I started to think of social networking like simple carbs, or candy relationships. When I eat a lot of candy or sugars, I’m satiated, but I’m not really satisfied. So, when I had the chance to really experience a real meal, I was genuinely appreciative of live interaction.

3. I didn’t miss all the spam (Suggested Posts)

you like this

This might have been the thing that caused me to want to take a break. There was a huge increase on my newsfeed of “Suggested Posts.” (These were not the same as “Sponsored Likes,” which are paid ads from sponsors that my friends have liked before. So what you like, if sponsored, is shown to me. Apparently, I have a friend who has a thing for fine European leather goods.)

Suggested Posts are different than Sponsored Likes, and are not much more than “click bait” headlines that lead to weird stories or alluring pics (let’s just call those what they are: Suggestive Posts) that I was getting really tired of having to hide and block all of that.

I just don’t really care to see what Nikki Minaj wore to last night’s big event, no matter how SHOCKING it may have been!

4. I missed out on some pretty big events.

Baby Gwyneth

My dear sister & bro-in-law had their first baby. And it was a much-anticipated family event. Pics were posted all over Facebook and Instagram within seconds of the birth… And I didn’t see any of it.

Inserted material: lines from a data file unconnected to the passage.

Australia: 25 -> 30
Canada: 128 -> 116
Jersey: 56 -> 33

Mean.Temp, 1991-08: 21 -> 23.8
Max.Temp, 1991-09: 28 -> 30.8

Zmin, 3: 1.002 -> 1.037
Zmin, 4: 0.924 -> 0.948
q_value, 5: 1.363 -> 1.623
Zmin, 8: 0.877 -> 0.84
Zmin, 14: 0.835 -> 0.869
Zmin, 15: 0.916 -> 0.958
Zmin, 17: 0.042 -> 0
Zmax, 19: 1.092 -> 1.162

It was only after a day or two when my wife said something about how cute the baby was, I had to glum, “I haven’t seen her yet.”

I texted my congrats instead, but, honestly, it felt a little bit like I was standing outside of the party.

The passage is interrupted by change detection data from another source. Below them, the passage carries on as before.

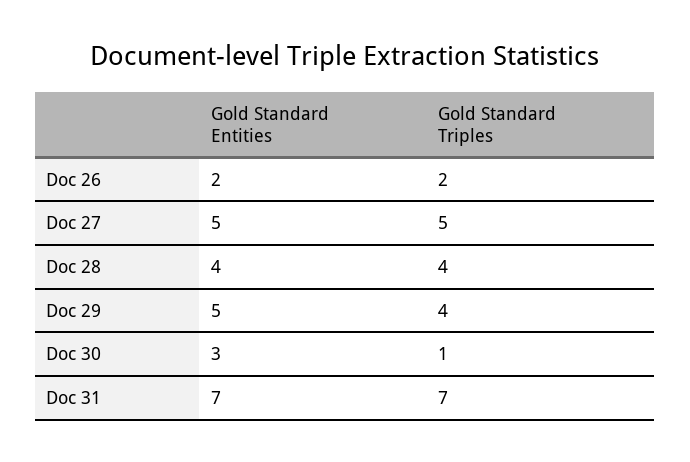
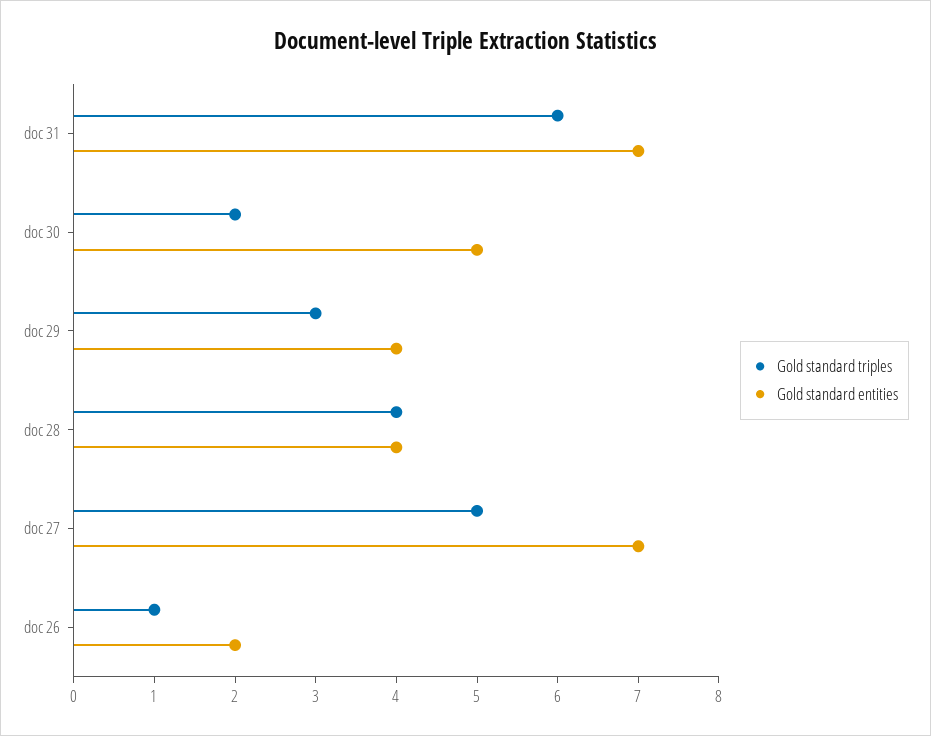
Gold Standard Triples, Doc 26: 2 -> 1
Gold Standard Entities, Doc 27: 5 -> 7
Gold Standard Entities, Doc 29: 5 -> 4
Gold Standard Triples, Doc 29: 4 -> 3
Gold Standard Entities, Doc 30: 3 -> 5
Gold Standard Triples, Doc 30: 1 -> 2
Gold Standard Triples, Doc 31: 7 -> 6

Belated Congrats Laurie and Matt! She is a cutie!

5. No one seemed to notice that I was offline. 🙁

no notifications

You have No New Notifications Because No One Cares

I don’t say that because I’m begging for your affirmation. I know that the social world does not hang on my participation.

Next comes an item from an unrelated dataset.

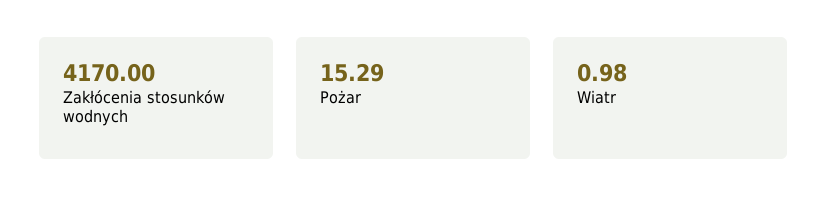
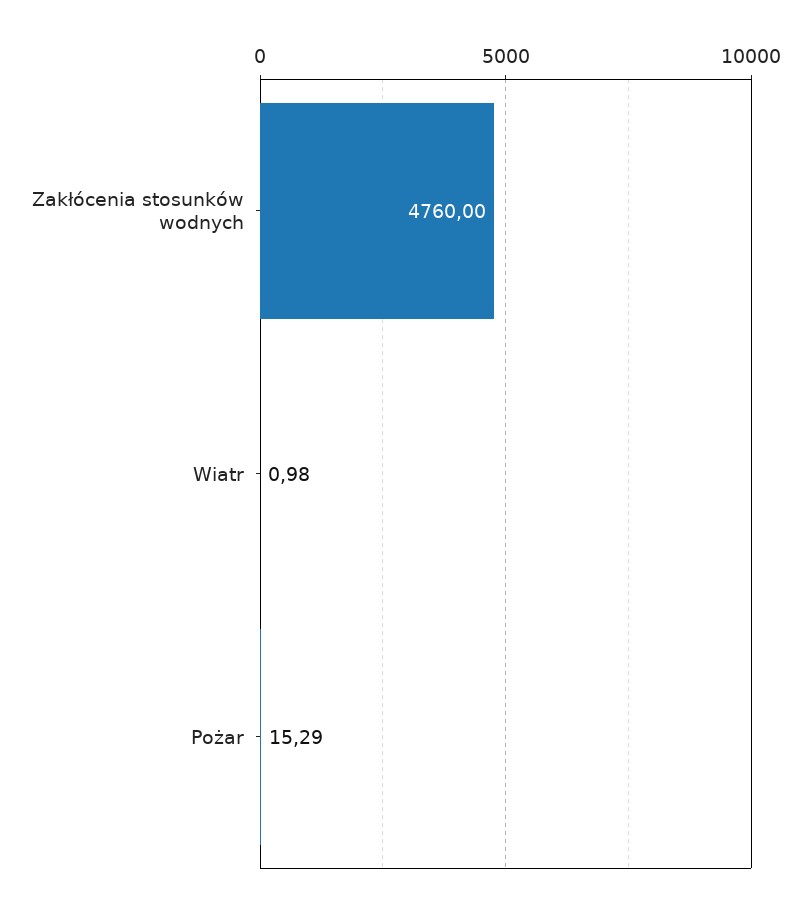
Zakłócenia stosunków wodnych: 4170 -> 4760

I say that more to reflect how my ego can be inflated, especially when I put so much effort and energy into personal-branding. It’s very easy to get addicted to how many likes and comments a post receives and honestly, I don’t think there’s anything wrong with that.

Personally, I appreciate my role on social media as a content generator. All of us who are on social media are part of the programming that make it fun. If we don’t post, then there’s nothing to look at!

AFVPart of my vocational and personal wiring to produce content. When I post a personal observation, a picture or even check-in at local hole, I do so because I hope to make my friends social net experience that day a little more interesting and interactive.

I guess I hope that viagra every like is a way of them saying, “Thanks Simon for the laugh!” Or, “I hadn’t thought of that.” Or, “Hey! Cheap tacos with you does sound good right about now.”

Not that I expected that everyone’s online world would suddenly feel black and white without me, but I did learn a little more of effect or bi-product of a social media presence is that I maybe can think too much of myself.

There can be a lot of pride that builds up behind:

  • Carefully edited selfies
  • “I’m having a great time!” (While you’re still working) pics
  • “Our kid just did something amazing!” stories
  • Thought provoking shares
  • Witty posts

I don’t think there’s any wrong with interacting with friends on one platform from many life stages and across the globe. And there’s nothing wrong with wanting to share life’s good news with people you know. The way I see it, social media is sort of like (but not the same as) having a bunch of diverse people I know from different stages of my life over for a party.

Which, in reality, won’t happen until my funeral, I suppose…

So for now, I’m back! I think that the way I use social networking might change because of this little experience. And I may take more sabbaticals in the future. But for now, I’m excited to be back among my friends.